OpenAI is introducing a special cash payout program for people who report security flaws, vulnerabilities, or other problems in AI systems.
Both security experts and ordinary people who like to explore technology can participate in the program. For a mistake, they can pay from $200 to $20,000 – depending on the “seriousness” of the find. Transactions and payouts will be handled by the Bugcrowd platform.
Similar programs have already been implemented by major technology companies such as Google and Apple. The first in 2019 paid a total of $6.5 million to people for found errors (the reward for one reached $201,337). While Apple went further and offered up to $2 million to anyone who discovers “problems that bypass special lock mode protection.”
ChatGPT ran into privacy issues last month when it accidentally “lit up third-party chat headers.” A few days after that, a Twitter user wrote that he found more than 80 secret plugins during the chatbot hack.

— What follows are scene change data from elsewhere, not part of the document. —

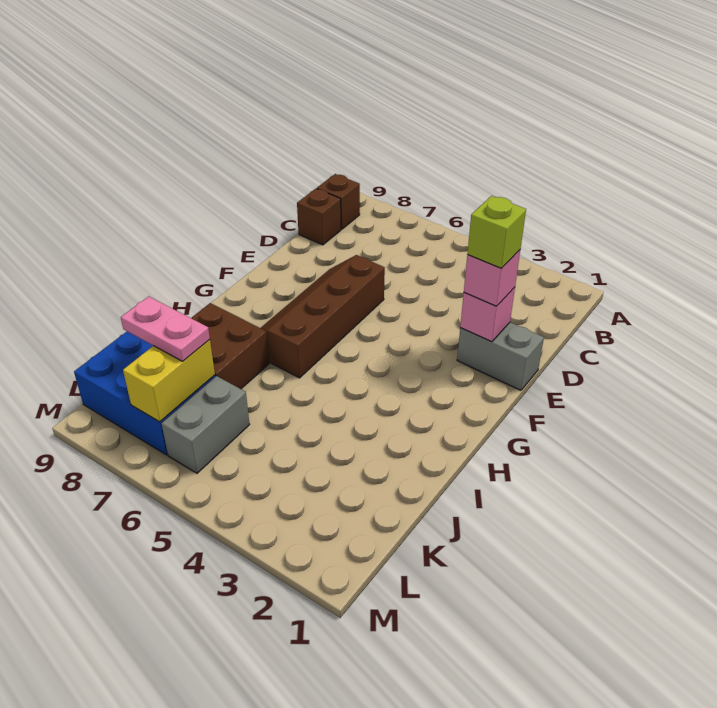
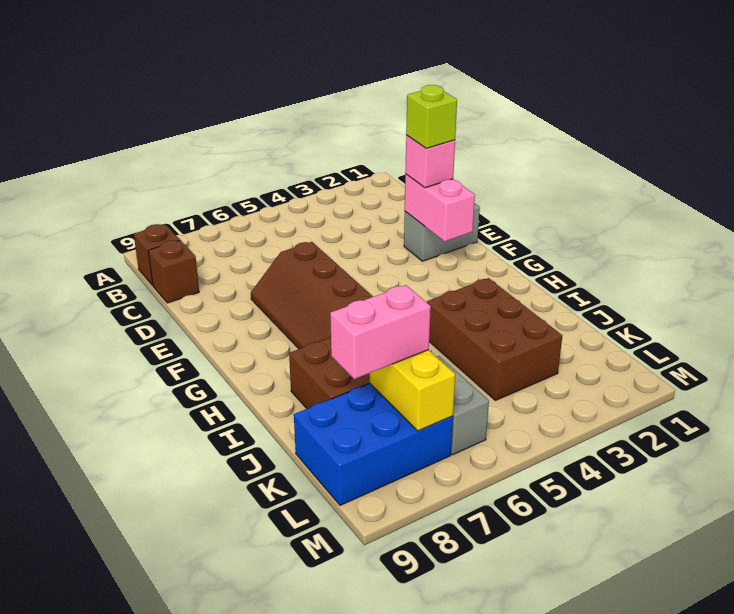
pink 1x1 brick [460,287,515,342] -> pink 1x2 brick [405,174,475,241]
none -> brown 2x3 brick [427,278,562,401]
pink 1x2 plate [121,296,210,361] -> pink 1x2 brick [330,285,431,379]

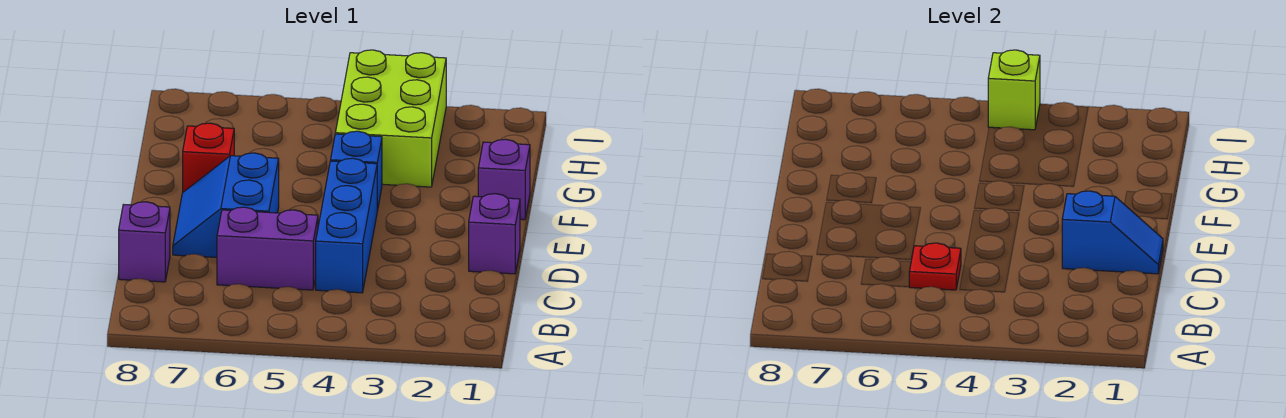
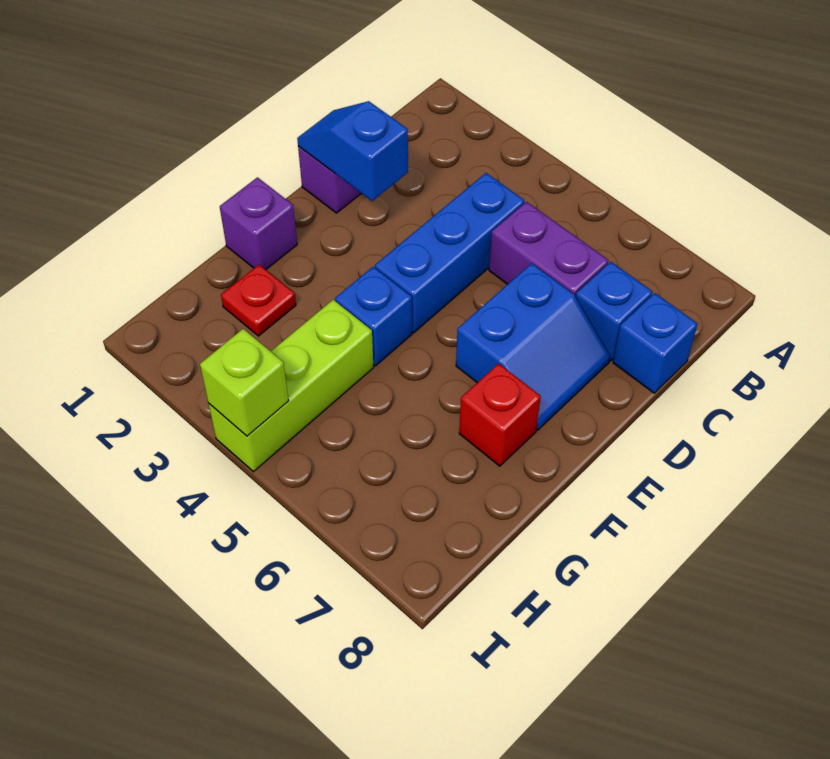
red 1x1 plate [909,243,961,290] -> red 1x1 plate moved to [221,265,296,336]
none -> blue 1x1 brick [576,262,652,361]
purple 1x1 brick [119,202,170,282] -> blue 1x1 brick [613,293,698,393]
lime 2x3 brick [335,50,446,187] -> lime 1x3 brick [208,300,374,472]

This evening I was disabled the new ChatGPT API and appeared some super interesting: there are more than 80 secret plugins that can be updated to change a specific parameter from the API Call.
Additional modules include “DAN plugin”, “Crypto Prices Plugin”, and many others. pic.twitter.com/Q6JO1VLz5x
— ?? (@rez0__) March 24, 2023
However, jailbreaks and incorrect or negative ChatGPT responses are unlikely to be rewarded. With its announcement, OpenAI tries to say that it cares about privacy and security, but also clarifies that it “cannot predict how people will use these technologies in the real world.”